== Segment start ==

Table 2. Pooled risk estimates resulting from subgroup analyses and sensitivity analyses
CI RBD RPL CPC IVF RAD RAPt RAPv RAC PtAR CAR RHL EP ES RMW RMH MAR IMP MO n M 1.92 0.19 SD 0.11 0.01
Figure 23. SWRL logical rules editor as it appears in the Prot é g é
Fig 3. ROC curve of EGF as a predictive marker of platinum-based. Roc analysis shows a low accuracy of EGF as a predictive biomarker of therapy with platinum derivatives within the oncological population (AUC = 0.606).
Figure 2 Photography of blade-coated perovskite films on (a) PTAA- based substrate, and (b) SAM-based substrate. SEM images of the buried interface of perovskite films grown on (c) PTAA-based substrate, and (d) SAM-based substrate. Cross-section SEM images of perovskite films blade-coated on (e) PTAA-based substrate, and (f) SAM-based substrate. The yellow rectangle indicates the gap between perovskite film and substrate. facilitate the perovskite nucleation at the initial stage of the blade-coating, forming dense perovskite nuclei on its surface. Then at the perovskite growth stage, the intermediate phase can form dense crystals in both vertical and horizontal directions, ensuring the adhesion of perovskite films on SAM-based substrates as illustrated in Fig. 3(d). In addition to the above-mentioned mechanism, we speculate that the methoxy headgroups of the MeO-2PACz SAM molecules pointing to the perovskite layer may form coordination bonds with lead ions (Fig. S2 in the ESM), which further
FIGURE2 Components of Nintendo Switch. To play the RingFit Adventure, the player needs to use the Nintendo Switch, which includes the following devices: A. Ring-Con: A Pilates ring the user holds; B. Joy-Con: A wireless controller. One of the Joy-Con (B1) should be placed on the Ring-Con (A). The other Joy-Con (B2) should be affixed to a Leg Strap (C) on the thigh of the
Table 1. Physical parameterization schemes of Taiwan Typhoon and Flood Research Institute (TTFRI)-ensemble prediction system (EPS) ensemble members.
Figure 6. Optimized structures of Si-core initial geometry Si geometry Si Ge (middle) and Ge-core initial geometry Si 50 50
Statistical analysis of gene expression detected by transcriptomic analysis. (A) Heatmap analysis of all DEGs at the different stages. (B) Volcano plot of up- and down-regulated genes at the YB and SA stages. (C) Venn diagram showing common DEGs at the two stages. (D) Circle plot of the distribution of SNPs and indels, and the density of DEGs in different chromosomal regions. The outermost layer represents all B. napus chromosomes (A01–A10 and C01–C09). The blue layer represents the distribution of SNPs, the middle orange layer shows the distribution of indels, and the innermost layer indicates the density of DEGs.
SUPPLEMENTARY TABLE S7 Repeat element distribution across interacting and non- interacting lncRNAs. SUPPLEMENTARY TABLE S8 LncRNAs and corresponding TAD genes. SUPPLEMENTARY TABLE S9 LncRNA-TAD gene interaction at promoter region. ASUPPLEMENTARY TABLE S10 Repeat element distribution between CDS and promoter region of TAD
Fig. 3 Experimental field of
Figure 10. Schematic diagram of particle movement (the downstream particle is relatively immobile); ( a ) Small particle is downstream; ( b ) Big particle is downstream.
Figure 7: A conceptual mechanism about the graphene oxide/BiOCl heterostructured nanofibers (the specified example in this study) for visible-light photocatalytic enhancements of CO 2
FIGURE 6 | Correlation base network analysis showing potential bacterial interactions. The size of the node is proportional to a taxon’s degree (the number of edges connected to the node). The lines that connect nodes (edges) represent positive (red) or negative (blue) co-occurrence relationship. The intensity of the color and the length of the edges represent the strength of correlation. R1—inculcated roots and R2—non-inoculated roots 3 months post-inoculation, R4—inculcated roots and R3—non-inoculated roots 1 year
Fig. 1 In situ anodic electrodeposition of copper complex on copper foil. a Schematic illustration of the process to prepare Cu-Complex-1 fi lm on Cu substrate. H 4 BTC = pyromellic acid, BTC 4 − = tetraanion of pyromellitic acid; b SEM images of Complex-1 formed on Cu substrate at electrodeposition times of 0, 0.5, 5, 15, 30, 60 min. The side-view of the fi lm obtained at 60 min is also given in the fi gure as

== Segment end ==

* _Work order_
All records shown above are to be given again verbatim.

* _Response area_
Table 2. Pooled risk estimates resulting from subgroup analyses and sensitivity analyses
CI RBD RPL CPC IVF RAD RAPt RAPv RAC PtAR CAR RHL EP ES RMW RMH MAR IMP MO n M 1.92 0.19 SD 0.11 0.01
Figure 23. SWRL logical rules editor as it appears in the Prot é g é
Fig 3. ROC curve of EGF as a predictive marker of platinum-based. Roc analysis shows a low accuracy of EGF as a predictive biomarker of therapy with platinum derivatives within the oncological population (AUC = 0.606).
Figure 2 Photography of blade-coated perovskite films on (a) PTAA- based substrate, and (b) SAM-based substrate. SEM images of the buried interface of perovskite films grown on (c) PTAA-based substrate, and (d) SAM-based substrate. Cross-section SEM images of perovskite films blade-coated on (e) PTAA-based substrate, and (f) SAM-based substrate. The yellow rectangle indicates the gap between perovskite film and substrate. facilitate the perovskite nucleation at the initial stage of the blade-coating, forming dense perovskite nuclei on its surface. Then at the perovskite growth stage, the intermediate phase can form dense crystals in both vertical and horizontal directions, ensuring the adhesion of perovskite films on SAM-based substrates as illustrated in Fig. 3(d). In addition to the above-mentioned mechanism, we speculate that the methoxy headgroups of the MeO-2PACz SAM molecules pointing to the perovskite layer may form coordination bonds with lead ions (Fig. S2 in the ESM), which further
FIGURE2 Components of Nintendo Switch. To play the RingFit Adventure, the player needs to use the Nintendo Switch, which includes the following devices: A. Ring-Con: A Pilates ring the user holds; B. Joy-Con: A wireless controller. One of the Joy-Con (B1) should be placed on the Ring-Con (A). The other Joy-Con (B2) should be affixed to a Leg Strap (C) on the thigh of the
Table 1. Physical parameterization schemes of Taiwan Typhoon and Flood Research Institute (TTFRI)-ensemble prediction system (EPS) ensemble members.
Figure 6. Optimized structures of Si-core initial geometry Si geometry Si Ge (middle) and Ge-core initial geometry Si 50 50
Statistical analysis of gene expression detected by transcriptomic analysis. (A) Heatmap analysis of all DEGs at the different stages. (B) Volcano plot of up- and down-regulated genes at the YB and SA stages. (C) Venn diagram showing common DEGs at the two stages. (D) Circle plot of the distribution of SNPs and indels, and the density of DEGs in different chromosomal regions. The outermost layer represents all B. napus chromosomes (A01–A10 and C01–C09). The blue layer represents the distribution of SNPs, the middle orange layer shows the distribution of indels, and the innermost layer indicates the density of DEGs.
SUPPLEMENTARY TABLE S7 Repeat element distribution across interacting and non- interacting lncRNAs. SUPPLEMENTARY TABLE S8 LncRNAs and corresponding TAD genes. SUPPLEMENTARY TABLE S9 LncRNA-TAD gene interaction at promoter region. ASUPPLEMENTARY TABLE S10 Repeat element distribution between CDS and promoter region of TAD
Fig. 3 Experimental field of
Figure 10. Schematic diagram of particle movement (the downstream particle is relatively immobile); ( a ) Small particle is downstream; ( b ) Big particle is downstream.
Figure 7: A conceptual mechanism about the graphene oxide/BiOCl heterostructured nanofibers (the specified example in this study) for visible-light photocatalytic enhancements of CO 2
FIGURE 6 | Correlation base network analysis showing potential bacterial interactions. The size of the node is proportional to a taxon’s degree (the number of edges connected to the node). The lines that connect nodes (edges) represent positive (red) or negative (blue) co-occurrence relationship. The intensity of the color and the length of the edges represent the strength of correlation. R1—inculcated roots and R2—non-inoculated roots 3 months post-inoculation, R4—inculcated roots and R3—non-inoculated roots 1 year
Fig. 1 In situ anodic electrodeposition of copper complex on copper foil. a Schematic illustration of the process to prepare Cu-Complex-1 fi lm on Cu substrate. H 4 BTC = pyromellic acid, BTC 4 − = tetraanion of pyromellitic acid; b SEM images of Complex-1 formed on Cu substrate at electrodeposition times of 0, 0.5, 5, 15, 30, 60 min. The side-view of the fi lm obtained at 60 min is also given in the fi gure as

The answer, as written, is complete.